Voces se acercaron hasta el oído de Elohim, murmullos que se escucha­ban encerrados en un túnel, las palabras parecían ser confusas al principio, pero iban aclarándose a medida que el príncipe se concentraba en ellas. Los fragmentos del tiempo lo rodearon revelándole el bosque gigante de Elef Etz, entre los imponentes árboles dos arcángeles charlando.

Lucero y Abadón.

—Lo que me propones es sacrilegio —comentó Abadón. Su armadura negra contrastaba con el blanco del cabello. Una expresión de enojo arru­gaba su rostro de piedra.

—No es ningún engaño, Abadón. Lo he presenciado con mis propios ojos —dijo Lucero brillante ante las luces que se escapaban entre las copas de los árboles, resaltando su armadura dorada, la coraza tallada en alas y leones.

— ¿Por qué crees que me uniría a ti? ¿Por qué crees que te tomaría como mi nuevo rey? Soberbio incipiente ángel de apenas miles de años. —Aba­dón cruzó los brazos con la barbilla levantada, viendo por debajo a Lucero.

—Hemos servido eternamente a Elohim, trabajado cada tiempo de las estrellas, reposo, polvo dorado y fuegos fugaces. ¿Y nuestra recompensa?

—Estamos para servir...

— ¿Y sabes a quienes serviremos en lugar de Elohim?

Lucero mantuvo la mirada fija en Abadón, sosteniéndosela. Elohim esta­ba contemplándolo todo desde su habitación, percibiendo cada detalle. La boca tensa de Abadón, los ojos entenebrecidos de Lucero, y la tristeza del bosque descendiendo en forma de neblina verduzca.

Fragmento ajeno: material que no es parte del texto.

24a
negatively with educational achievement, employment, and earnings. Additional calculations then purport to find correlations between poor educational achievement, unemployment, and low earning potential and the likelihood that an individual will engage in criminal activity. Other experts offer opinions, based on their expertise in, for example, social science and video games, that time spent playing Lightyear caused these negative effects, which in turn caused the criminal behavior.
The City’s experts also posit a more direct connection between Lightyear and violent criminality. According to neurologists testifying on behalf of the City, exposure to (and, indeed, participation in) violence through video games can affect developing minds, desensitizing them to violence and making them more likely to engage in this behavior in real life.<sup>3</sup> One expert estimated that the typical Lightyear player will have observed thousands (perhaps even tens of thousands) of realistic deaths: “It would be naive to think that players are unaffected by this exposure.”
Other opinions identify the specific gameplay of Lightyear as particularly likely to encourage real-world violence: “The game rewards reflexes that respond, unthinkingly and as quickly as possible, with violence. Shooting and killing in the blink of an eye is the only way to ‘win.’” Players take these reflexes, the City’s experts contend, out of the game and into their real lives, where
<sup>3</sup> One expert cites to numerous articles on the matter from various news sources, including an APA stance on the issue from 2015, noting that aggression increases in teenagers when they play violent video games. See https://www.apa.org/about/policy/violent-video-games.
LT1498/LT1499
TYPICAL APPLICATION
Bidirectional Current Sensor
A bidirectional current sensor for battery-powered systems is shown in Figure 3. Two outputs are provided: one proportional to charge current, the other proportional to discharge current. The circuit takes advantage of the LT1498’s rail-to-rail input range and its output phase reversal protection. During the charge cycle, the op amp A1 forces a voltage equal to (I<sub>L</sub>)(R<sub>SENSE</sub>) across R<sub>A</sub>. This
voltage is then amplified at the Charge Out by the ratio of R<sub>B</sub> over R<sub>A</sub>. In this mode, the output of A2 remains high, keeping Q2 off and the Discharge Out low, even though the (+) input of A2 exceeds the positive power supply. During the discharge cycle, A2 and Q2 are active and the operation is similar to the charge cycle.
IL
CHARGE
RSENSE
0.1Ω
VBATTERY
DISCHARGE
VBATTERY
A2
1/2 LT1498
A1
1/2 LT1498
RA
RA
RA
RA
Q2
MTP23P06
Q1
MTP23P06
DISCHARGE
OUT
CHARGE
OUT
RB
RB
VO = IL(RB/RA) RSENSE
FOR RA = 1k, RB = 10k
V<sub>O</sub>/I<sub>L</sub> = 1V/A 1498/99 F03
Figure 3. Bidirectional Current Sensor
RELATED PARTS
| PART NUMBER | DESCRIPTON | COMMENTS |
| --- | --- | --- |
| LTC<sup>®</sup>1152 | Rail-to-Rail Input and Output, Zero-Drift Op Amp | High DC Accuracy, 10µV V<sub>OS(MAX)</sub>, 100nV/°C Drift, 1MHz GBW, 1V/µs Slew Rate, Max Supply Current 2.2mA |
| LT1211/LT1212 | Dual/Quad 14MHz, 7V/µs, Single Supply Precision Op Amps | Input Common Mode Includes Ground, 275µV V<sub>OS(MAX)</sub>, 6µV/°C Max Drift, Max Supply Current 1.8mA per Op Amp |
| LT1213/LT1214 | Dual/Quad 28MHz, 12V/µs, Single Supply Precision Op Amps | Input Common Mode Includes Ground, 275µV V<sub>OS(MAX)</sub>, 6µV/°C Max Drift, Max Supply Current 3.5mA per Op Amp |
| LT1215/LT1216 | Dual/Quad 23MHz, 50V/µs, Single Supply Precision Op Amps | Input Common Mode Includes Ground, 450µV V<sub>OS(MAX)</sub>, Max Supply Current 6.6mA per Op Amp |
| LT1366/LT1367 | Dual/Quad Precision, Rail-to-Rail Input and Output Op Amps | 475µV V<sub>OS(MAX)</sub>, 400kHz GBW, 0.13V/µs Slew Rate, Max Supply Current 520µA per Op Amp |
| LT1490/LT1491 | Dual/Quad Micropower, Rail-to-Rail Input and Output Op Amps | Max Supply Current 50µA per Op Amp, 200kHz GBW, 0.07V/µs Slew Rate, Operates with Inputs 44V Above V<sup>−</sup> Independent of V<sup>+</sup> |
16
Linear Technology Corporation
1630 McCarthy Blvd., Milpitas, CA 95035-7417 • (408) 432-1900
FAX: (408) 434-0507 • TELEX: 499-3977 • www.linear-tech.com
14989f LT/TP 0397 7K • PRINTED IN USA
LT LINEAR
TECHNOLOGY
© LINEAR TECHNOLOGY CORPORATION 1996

—Le serviremos a criaturas sin alas, efímeras, poseedoras de una sombra que les sigue y nada de luz —espetó Lucero gesticulando con ímpetu las manos—. Esos seres son los que recibirán nuestras recompensas, todo este basto nuevo universo.

Elohim sabía lo que sucedería. Abadón escucharía la invitación de Lu­cero, porque el arcángel ya tenía una astilla roja durmiendo en su interior. Estaba presto a escuchar y tan sólo ese gesto significaba que albergaba una grieta que recibiría gustosamente la oscuridad.

Abadón tragó grueso.

—No estoy obligándote a verme como tu nuevo rey —continuó Luce­ro—. Pero sí seré quien los guíe a la nueva era.

El arcángel de armadura negra soltó una risotada.

—Qué jocoso. El portador de la luz me guiará hacia la era de las som­bras. —Abadón sacudió la cabeza—. Qué irónico.

— ¿Te revolcarás entre las sobras de los hombres o serás llamado como un principado entre nosotros? —Lucero extendió la mano hacia él, abrién­dole la invitación.

El rostro de Abadón se transformó, tornándose serio. Veía la mano y rostro de Lucero, sin decidirse en cuál de los dos lugares enfocarse. Elohim sentía la confusión arremolinándose en las profundidades del arcángel, sin embargo, algo más dominaba, oscuro y sucio que iba en aumento. El prín­cipe se sintió enfermo, cerrando los ojos por una tristeza que le punzaba.